BEGIN Data for analysis

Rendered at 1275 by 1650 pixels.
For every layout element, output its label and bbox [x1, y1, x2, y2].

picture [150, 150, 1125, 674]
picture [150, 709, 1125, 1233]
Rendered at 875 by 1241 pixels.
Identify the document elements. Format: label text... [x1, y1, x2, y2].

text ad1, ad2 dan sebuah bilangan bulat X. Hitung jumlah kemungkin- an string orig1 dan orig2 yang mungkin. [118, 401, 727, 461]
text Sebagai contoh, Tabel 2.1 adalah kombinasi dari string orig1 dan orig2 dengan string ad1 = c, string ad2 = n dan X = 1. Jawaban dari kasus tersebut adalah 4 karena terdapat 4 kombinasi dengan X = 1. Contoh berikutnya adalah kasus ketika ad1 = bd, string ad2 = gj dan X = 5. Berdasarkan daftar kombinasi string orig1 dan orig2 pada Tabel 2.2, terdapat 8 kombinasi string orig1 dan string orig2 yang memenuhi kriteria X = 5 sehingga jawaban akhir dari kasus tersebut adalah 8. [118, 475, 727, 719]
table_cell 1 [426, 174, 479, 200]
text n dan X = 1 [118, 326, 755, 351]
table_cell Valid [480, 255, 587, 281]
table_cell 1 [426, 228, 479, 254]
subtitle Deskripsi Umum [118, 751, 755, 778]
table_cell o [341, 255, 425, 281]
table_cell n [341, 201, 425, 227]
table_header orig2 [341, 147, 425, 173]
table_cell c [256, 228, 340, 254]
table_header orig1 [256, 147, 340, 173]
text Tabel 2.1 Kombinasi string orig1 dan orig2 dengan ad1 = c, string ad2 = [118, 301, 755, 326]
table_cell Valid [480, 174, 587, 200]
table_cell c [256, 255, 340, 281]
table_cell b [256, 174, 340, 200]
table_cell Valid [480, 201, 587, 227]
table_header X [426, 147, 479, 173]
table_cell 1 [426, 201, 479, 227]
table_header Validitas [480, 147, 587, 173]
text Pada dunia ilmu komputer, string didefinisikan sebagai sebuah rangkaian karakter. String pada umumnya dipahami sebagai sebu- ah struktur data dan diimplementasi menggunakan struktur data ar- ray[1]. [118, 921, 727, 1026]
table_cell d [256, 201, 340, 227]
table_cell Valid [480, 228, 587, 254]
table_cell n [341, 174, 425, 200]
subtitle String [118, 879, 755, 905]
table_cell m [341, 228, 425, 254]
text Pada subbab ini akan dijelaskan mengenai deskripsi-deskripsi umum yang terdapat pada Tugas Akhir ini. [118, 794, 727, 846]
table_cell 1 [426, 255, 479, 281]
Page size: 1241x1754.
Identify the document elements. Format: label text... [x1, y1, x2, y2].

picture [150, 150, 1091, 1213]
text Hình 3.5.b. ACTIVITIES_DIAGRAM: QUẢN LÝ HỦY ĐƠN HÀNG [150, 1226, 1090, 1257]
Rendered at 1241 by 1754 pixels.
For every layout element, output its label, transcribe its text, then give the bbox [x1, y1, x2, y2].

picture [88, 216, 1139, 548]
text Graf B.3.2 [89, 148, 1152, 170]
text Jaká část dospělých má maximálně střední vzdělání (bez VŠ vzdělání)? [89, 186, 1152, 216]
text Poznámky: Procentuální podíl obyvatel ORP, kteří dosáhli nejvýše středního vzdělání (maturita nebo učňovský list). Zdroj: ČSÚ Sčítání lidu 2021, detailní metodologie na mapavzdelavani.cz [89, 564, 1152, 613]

END Data for analysis

Your answer should be a single number: how many lines in the preceding entries contain "pixels".

• Answer space:
3